__Description of the task__. Set down the entries exactly as they appear, apart from the images, which stay out.

__Materials provided__.
Start of Block

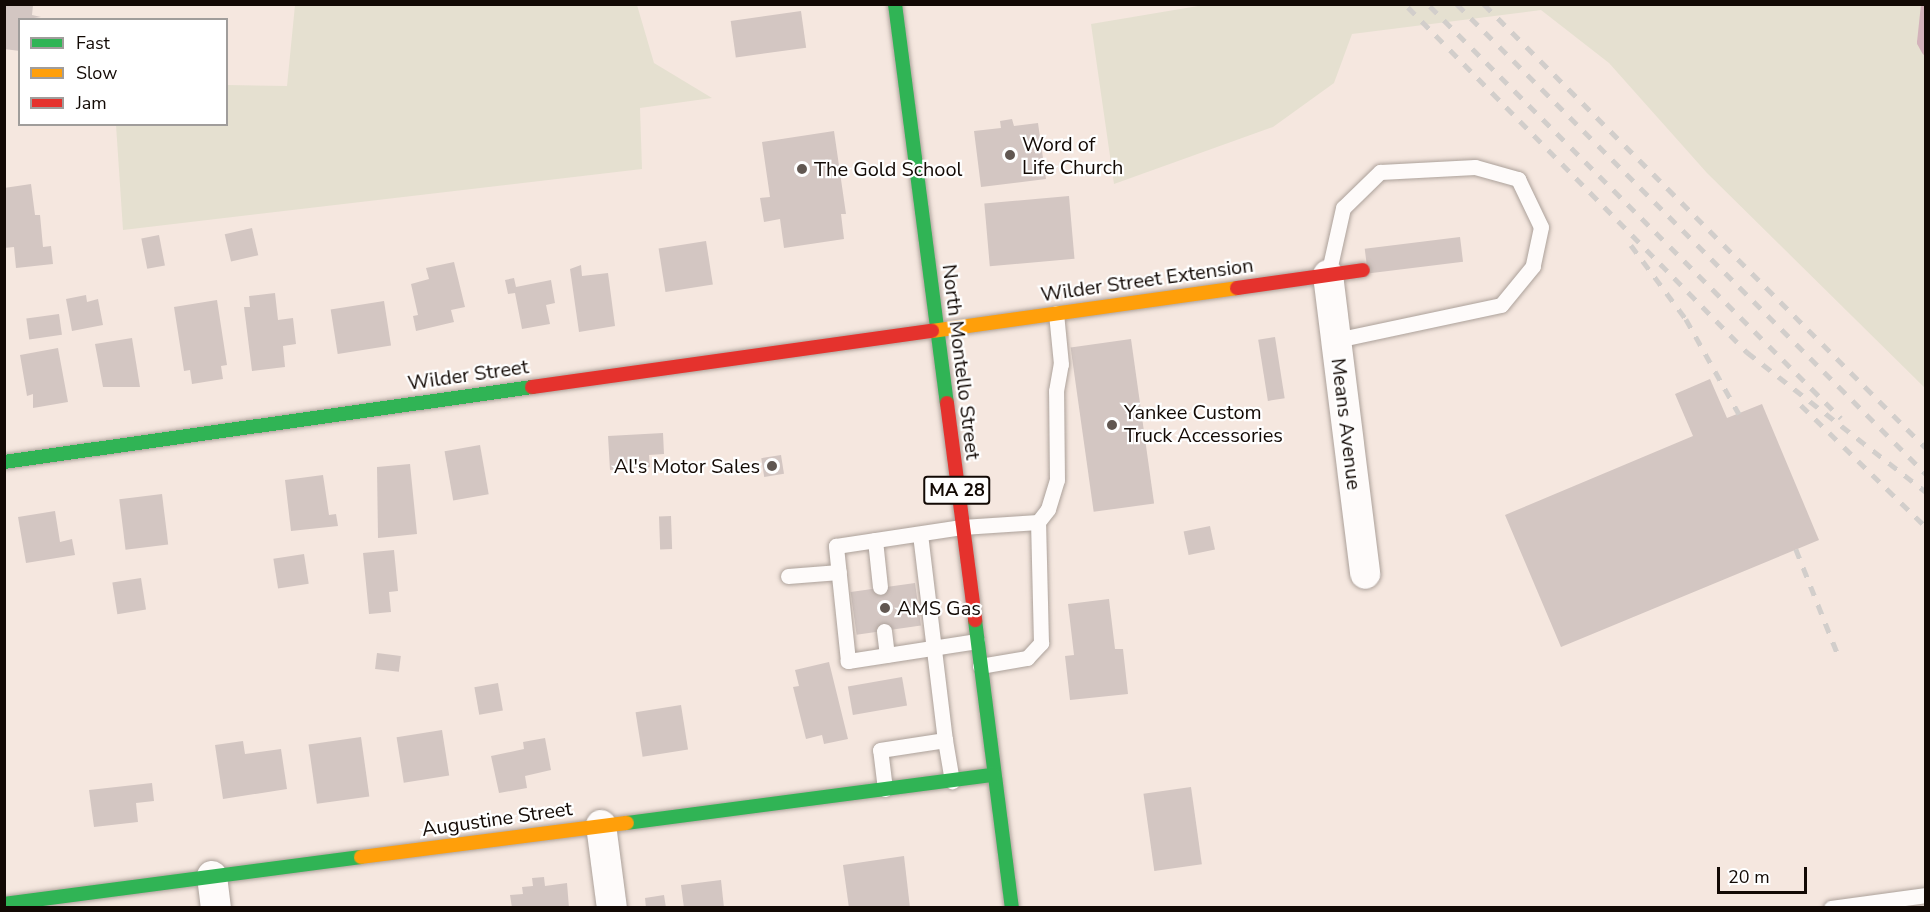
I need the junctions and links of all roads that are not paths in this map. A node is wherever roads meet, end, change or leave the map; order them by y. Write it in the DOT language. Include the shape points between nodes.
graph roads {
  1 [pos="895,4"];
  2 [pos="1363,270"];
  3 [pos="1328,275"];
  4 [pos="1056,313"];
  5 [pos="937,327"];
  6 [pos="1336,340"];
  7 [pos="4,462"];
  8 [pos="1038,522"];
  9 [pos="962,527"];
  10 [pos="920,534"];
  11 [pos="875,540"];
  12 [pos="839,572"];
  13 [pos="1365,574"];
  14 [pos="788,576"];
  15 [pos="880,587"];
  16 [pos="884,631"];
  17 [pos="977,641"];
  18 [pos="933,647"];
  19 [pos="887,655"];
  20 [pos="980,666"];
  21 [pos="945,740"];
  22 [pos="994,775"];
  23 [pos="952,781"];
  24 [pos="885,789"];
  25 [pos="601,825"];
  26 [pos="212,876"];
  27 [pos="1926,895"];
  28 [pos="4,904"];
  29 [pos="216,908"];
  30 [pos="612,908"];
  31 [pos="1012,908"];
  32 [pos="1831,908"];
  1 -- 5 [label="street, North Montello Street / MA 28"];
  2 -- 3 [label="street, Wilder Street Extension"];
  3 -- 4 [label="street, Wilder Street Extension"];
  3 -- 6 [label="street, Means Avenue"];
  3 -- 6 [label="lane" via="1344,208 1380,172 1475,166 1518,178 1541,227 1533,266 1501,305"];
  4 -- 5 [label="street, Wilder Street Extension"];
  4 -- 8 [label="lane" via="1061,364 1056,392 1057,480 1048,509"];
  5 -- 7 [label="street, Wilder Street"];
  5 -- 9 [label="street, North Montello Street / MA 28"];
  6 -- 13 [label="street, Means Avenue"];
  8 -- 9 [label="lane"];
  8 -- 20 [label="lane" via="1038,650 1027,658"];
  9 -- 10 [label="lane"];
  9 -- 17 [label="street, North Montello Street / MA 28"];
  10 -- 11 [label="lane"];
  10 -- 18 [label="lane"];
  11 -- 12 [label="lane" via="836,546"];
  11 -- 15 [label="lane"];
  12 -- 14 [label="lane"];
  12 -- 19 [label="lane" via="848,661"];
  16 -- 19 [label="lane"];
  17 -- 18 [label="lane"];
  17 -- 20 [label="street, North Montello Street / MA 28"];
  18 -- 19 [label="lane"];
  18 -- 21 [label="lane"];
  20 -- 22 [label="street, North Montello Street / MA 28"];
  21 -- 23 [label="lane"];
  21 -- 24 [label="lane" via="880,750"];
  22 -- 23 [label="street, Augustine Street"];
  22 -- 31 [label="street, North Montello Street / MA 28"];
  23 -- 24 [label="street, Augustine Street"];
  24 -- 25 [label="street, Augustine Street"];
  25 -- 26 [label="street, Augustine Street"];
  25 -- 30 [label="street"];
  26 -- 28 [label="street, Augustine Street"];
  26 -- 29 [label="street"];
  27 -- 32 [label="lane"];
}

End of Block

__Expected answer__.
I need the junctions and links of all roads that are not paths in this map. A node is wherever roads meet, end, change or leave the map; order them by y. Write it in the DOT language. Include the shape points between nodes.
graph roads {
  1 [pos="895,4"];
  2 [pos="1363,270"];
  3 [pos="1328,275"];
  4 [pos="1056,313"];
  5 [pos="937,327"];
  6 [pos="1336,340"];
  7 [pos="4,462"];
  8 [pos="1038,522"];
  9 [pos="962,527"];
  10 [pos="920,534"];
  11 [pos="875,540"];
  12 [pos="839,572"];
  13 [pos="1365,574"];
  14 [pos="788,576"];
  15 [pos="880,587"];
  16 [pos="884,631"];
  17 [pos="977,641"];
  18 [pos="933,647"];
  19 [pos="887,655"];
  20 [pos="980,666"];
  21 [pos="945,740"];
  22 [pos="994,775"];
  23 [pos="952,781"];
  24 [pos="885,789"];
  25 [pos="601,825"];
  26 [pos="212,876"];
  27 [pos="1926,895"];
  28 [pos="4,904"];
  29 [pos="216,908"];
  30 [pos="612,908"];
  31 [pos="1012,908"];
  32 [pos="1831,908"];
  1 -- 5 [label="street, North Montello Street / MA 28"];
  2 -- 3 [label="street, Wilder Street Extension"];
  3 -- 4 [label="street, Wilder Street Extension"];
  3 -- 6 [label="street, Means Avenue"];
  3 -- 6 [label="lane" via="1344,208 1380,172 1475,166 1518,178 1541,227 1533,266 1501,305"];
  4 -- 5 [label="street, Wilder Street Extension"];
  4 -- 8 [label="lane" via="1061,364 1056,392 1057,480 1048,509"];
  5 -- 7 [label="street, Wilder Street"];
  5 -- 9 [label="street, North Montello Street / MA 28"];
  6 -- 13 [label="street, Means Avenue"];
  8 -- 9 [label="lane"];
  8 -- 20 [label="lane" via="1038,650 1027,658"];
  9 -- 10 [label="lane"];
  9 -- 17 [label="street, North Montello Street / MA 28"];
  10 -- 11 [label="lane"];
  10 -- 18 [label="lane"];
  11 -- 12 [label="lane" via="836,546"];
  11 -- 15 [label="lane"];
  12 -- 14 [label="lane"];
  12 -- 19 [label="lane" via="848,661"];
  16 -- 19 [label="lane"];
  17 -- 18 [label="lane"];
  17 -- 20 [label="street, North Montello Street / MA 28"];
  18 -- 19 [label="lane"];
  18 -- 21 [label="lane"];
  20 -- 22 [label="street, North Montello Street / MA 28"];
  21 -- 23 [label="lane"];
  21 -- 24 [label="lane" via="880,750"];
  22 -- 23 [label="street, Augustine Street"];
  22 -- 31 [label="street, North Montello Street / MA 28"];
  23 -- 24 [label="street, Augustine Street"];
  24 -- 25 [label="street, Augustine Street"];
  25 -- 26 [label="street, Augustine Street"];
  25 -- 30 [label="street"];
  26 -- 28 [label="street, Augustine Street"];
  26 -- 29 [label="street"];
  27 -- 32 [label="lane"];
}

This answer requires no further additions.